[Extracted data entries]
=-=-=-=-=
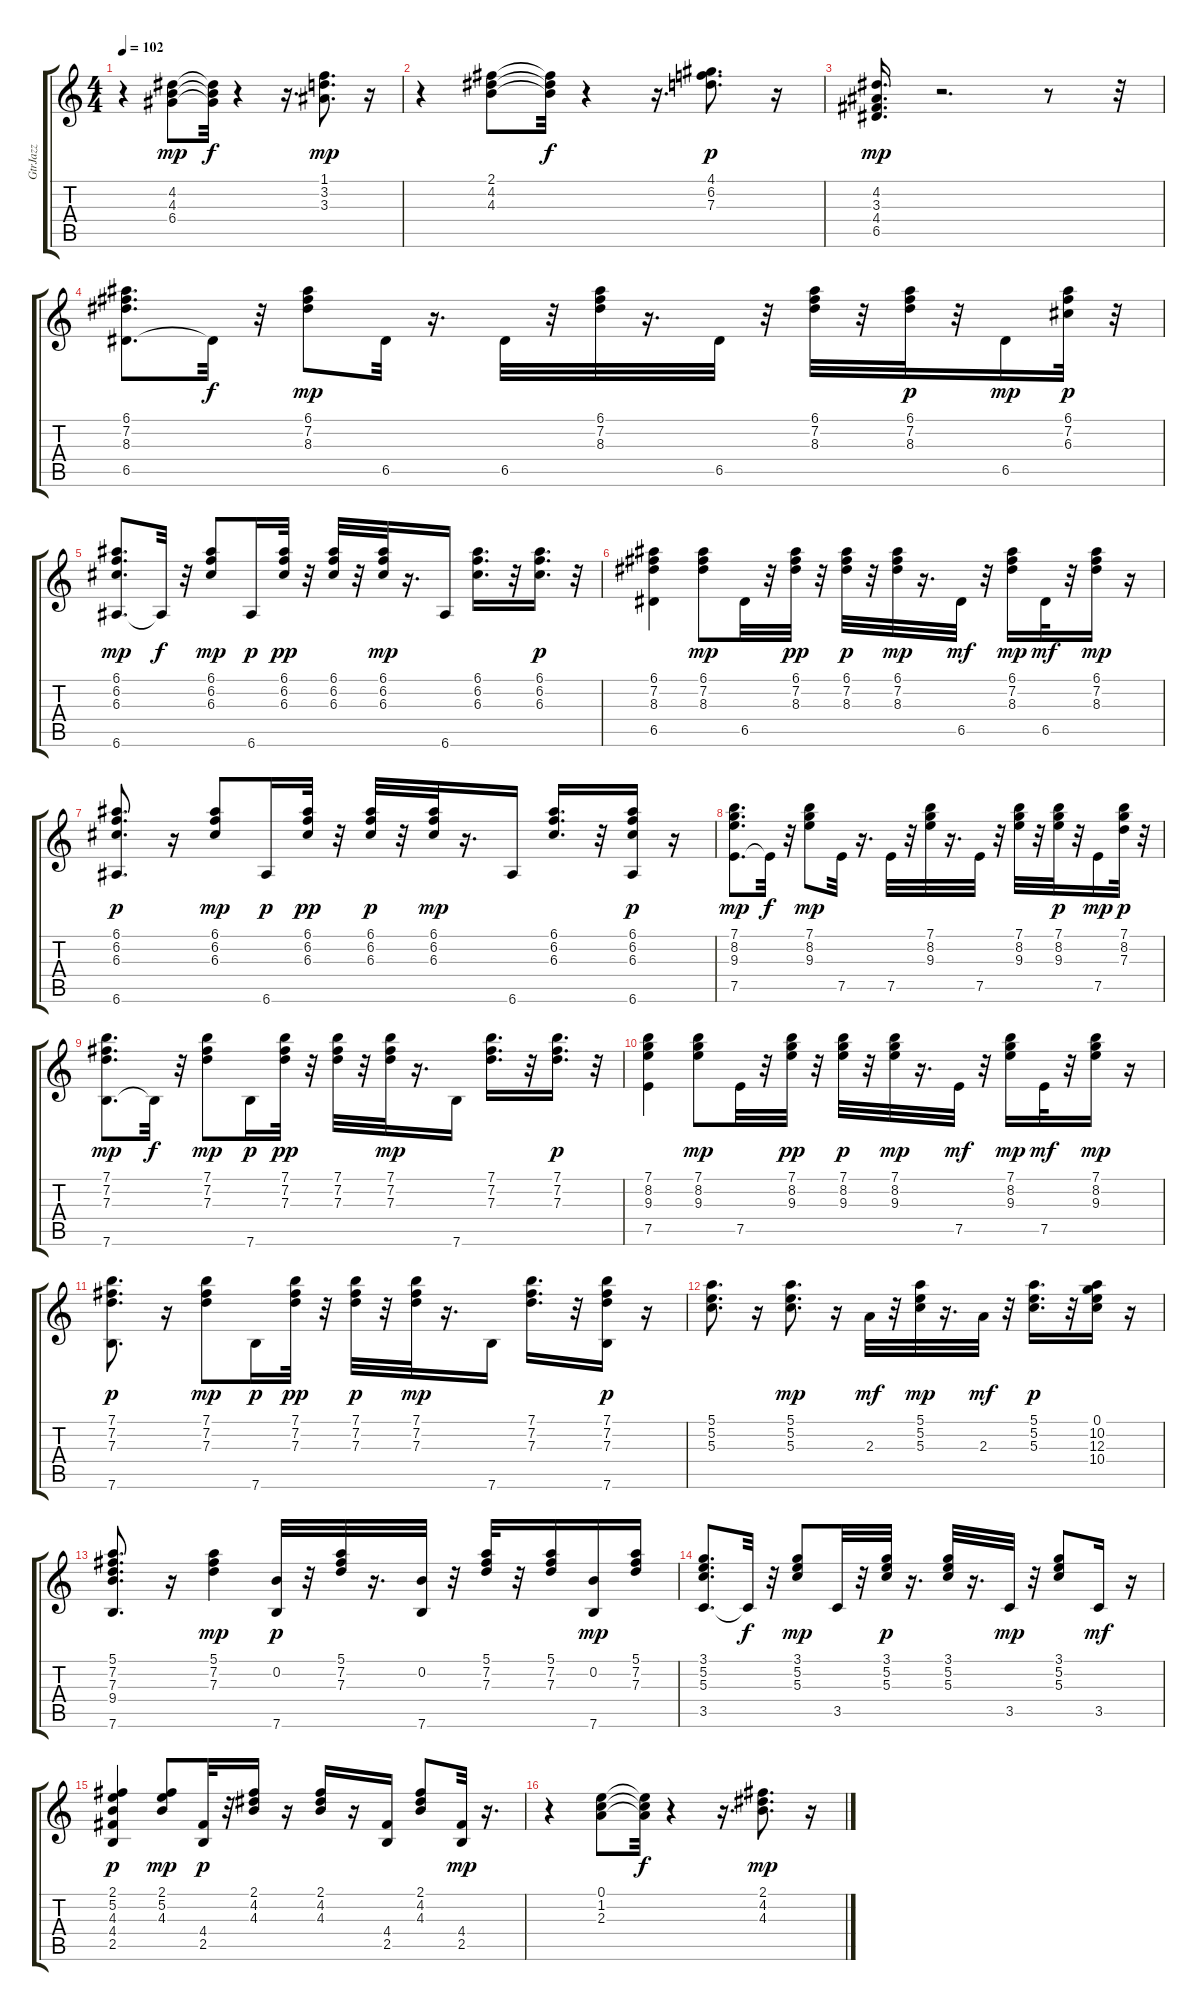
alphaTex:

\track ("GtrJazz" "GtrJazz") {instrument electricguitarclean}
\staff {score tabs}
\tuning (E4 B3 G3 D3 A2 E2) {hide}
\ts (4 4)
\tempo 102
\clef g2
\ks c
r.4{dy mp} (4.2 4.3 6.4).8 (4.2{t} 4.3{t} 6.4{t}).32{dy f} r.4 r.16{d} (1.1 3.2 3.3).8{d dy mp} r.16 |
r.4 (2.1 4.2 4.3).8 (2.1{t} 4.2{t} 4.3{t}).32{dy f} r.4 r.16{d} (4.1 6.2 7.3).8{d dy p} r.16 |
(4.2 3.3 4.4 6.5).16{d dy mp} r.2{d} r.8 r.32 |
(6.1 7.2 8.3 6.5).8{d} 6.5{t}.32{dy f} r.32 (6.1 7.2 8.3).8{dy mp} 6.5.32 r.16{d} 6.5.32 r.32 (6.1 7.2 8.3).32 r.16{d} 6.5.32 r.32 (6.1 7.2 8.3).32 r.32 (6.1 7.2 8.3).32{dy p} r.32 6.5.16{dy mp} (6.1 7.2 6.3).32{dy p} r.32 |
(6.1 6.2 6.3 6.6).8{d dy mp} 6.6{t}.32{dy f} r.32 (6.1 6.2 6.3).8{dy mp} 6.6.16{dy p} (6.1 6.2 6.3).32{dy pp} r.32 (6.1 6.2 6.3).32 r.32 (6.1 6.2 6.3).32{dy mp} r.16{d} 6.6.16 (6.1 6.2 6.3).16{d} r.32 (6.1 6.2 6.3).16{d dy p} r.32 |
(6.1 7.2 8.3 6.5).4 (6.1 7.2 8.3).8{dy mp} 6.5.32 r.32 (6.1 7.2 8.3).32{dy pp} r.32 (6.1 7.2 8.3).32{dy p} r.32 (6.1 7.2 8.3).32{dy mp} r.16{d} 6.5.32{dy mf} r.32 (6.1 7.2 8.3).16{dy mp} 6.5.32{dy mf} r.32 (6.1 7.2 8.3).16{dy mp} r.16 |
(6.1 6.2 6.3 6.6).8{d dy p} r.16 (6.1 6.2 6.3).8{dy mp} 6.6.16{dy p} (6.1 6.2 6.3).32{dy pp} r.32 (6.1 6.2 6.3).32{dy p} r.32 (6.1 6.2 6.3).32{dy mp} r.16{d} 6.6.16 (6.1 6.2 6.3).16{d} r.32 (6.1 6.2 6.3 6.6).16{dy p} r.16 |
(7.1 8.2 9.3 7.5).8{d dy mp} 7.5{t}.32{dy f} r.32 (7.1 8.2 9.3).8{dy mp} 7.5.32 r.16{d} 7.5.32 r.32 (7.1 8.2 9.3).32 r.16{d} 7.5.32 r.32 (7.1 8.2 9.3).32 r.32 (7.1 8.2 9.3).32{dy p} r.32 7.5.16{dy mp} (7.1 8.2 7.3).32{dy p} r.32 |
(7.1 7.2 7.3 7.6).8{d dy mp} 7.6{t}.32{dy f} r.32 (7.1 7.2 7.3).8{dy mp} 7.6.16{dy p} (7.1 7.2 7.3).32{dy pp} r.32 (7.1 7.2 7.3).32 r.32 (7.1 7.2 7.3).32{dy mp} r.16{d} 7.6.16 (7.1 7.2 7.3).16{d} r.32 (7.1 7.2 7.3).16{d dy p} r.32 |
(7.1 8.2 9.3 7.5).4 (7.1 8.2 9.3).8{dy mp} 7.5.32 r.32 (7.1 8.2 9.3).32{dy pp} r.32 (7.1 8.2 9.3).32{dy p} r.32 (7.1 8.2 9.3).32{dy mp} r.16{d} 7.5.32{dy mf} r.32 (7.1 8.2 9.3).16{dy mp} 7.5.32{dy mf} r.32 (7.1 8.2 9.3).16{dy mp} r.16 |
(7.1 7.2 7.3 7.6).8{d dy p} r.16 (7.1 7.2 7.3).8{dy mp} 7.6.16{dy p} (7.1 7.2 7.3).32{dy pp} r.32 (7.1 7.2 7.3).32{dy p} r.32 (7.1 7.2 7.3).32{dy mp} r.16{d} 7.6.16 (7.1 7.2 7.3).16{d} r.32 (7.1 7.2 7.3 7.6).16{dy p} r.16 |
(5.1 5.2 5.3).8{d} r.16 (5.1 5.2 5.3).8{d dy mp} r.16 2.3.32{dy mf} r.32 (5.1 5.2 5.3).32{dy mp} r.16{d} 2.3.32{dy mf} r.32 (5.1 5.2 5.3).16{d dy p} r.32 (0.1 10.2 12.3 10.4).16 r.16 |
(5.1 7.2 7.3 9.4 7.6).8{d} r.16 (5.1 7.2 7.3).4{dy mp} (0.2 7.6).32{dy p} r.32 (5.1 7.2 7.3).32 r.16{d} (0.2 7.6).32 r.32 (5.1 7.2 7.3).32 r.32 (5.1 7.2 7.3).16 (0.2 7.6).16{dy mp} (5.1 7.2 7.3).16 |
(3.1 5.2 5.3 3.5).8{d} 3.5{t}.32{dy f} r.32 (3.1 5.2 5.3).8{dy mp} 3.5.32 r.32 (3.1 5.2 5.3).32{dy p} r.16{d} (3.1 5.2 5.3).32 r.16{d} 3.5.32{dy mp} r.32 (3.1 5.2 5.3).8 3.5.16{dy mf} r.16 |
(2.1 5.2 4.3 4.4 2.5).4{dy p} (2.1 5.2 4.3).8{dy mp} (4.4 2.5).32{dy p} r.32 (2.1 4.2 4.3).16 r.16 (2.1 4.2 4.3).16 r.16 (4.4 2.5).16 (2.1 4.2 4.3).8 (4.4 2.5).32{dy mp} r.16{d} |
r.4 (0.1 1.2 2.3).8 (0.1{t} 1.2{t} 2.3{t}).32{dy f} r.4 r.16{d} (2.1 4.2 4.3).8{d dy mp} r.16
=-=-=-=-=
Show each line of the listing above that contains the string "electricguitarclean".

\track ("GtrJazz" "GtrJazz") {instrument electricguitarclean}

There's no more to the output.